Full Disclosure by Camryn Garrett cover

Full Disclosure by Camryn Garrett

Simone is a bi teenager who is keeping her HIV-positive status under wraps after it caused a backlash at her old school. Now, everything seems to be going well: she has two (queer) best friends, she’s beginning to date a cute guy, and she’s directing the school musical—which is a dream come true. This perfect picture is threatened, though, when she starts getting blackmail letters threatening to tell everyone her status if she doesn’t stay away from her love interest. I loved this exploration of bisexuality, though it’s a minor part of the book.
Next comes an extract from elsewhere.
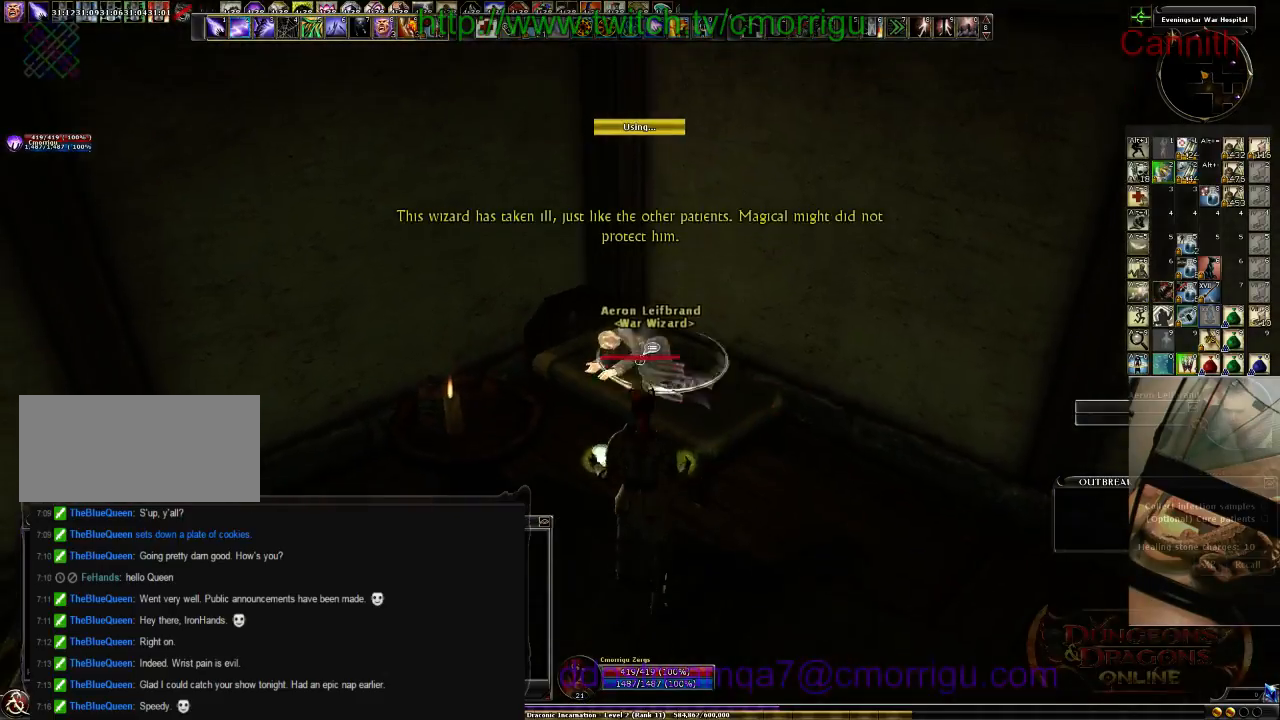
{"keys": [], "events": []}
Simone has one asexual lesbian best friend and one bi best friend, but she’s not sure if she can really “claim” the label of bisexual. Sure, she has crushes on celebrity women, but that doesn’t count, right? And yes, she liked one girl at her last school, but is that enough to be able to say she’s bi? (Spoiler: yes.)

The Summer of Everything by Julian Winters cover

The Summer of Everything by Julian Winters

Wes is just on the cusp of adulthood, and he is fighting it hard. All he wants to do is slack off at his used bookstore job and hope that his best friend Nico will confess his undying love. Unfortunately, his bookstore job is threatened when a corporate coffee chain wants to buy the property. It’s up to him and his coworkers/friends to band together to save the bookstore. Who can resist a story about queer friends trying to save a bookstore? This includes gay, bi, aro-ace, trans, and nonbinary representation.
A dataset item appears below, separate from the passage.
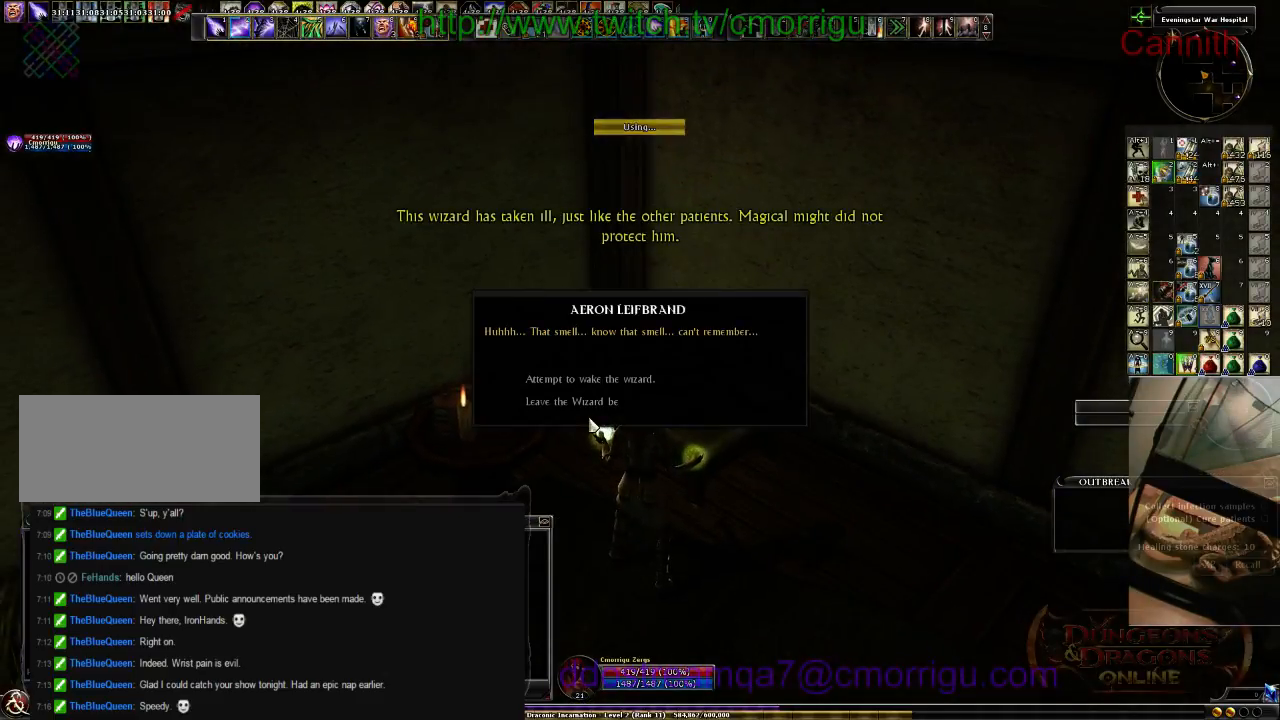
{"keys": [], "events": []}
Not Your Sidekick by CB Lee

Not Your Sidekick by C.B. Lee

This is the first book in a series that alternates point of view characters. In this volume, Jess decides to take a coveted paid internship position that happens to be for the town’s supervillain. She’s the only person in her family who hasn’t developed superpowers, so she doesn’t have a lot of options. At least she gets to work with her crush, Abby! Jess is half Chinese, half Vietnamese, and bisexual. Her best friend Bells is Black and trans, and he is the point of view character in the second volume. Their other friend, Emma, gets the third volume, and she’s demiromantic and asexual.

Lumberjanes book cover

Lumberjanes by Shannon Watters, Grace Ellis, Noelle Stevenson, and Brooke A. Allen

Is it even a queer book recommendation list if I don’t include Lumberjanes? This is about a diverse group of kids at a summer camp for “hardcore lady-types,” where they encounter supernatural shenanigans and cryptids. Two of the girls start dating, another is trans, and they eventually become friends with a nonbinary kid from the neighboring camp who uses they/them pronouns. This is a series that’s fundamentally about friendship, especially between very different people: they vary in age, and their personalities don’t always match, but they love each other and support each other, no matter what mess they find themselves in.

Those are my picks for friendship books between queer characters! I’m sure this is not a complete list: it’s mostly made of books that I’ve read and loved that I know fit this category well. Have you read any books that celebrate platonic friendships between queer people that I’ve missed? Feel free to reach out and let me know, especially if it’s an adult title, because I’d love to read even more books with queer friendships!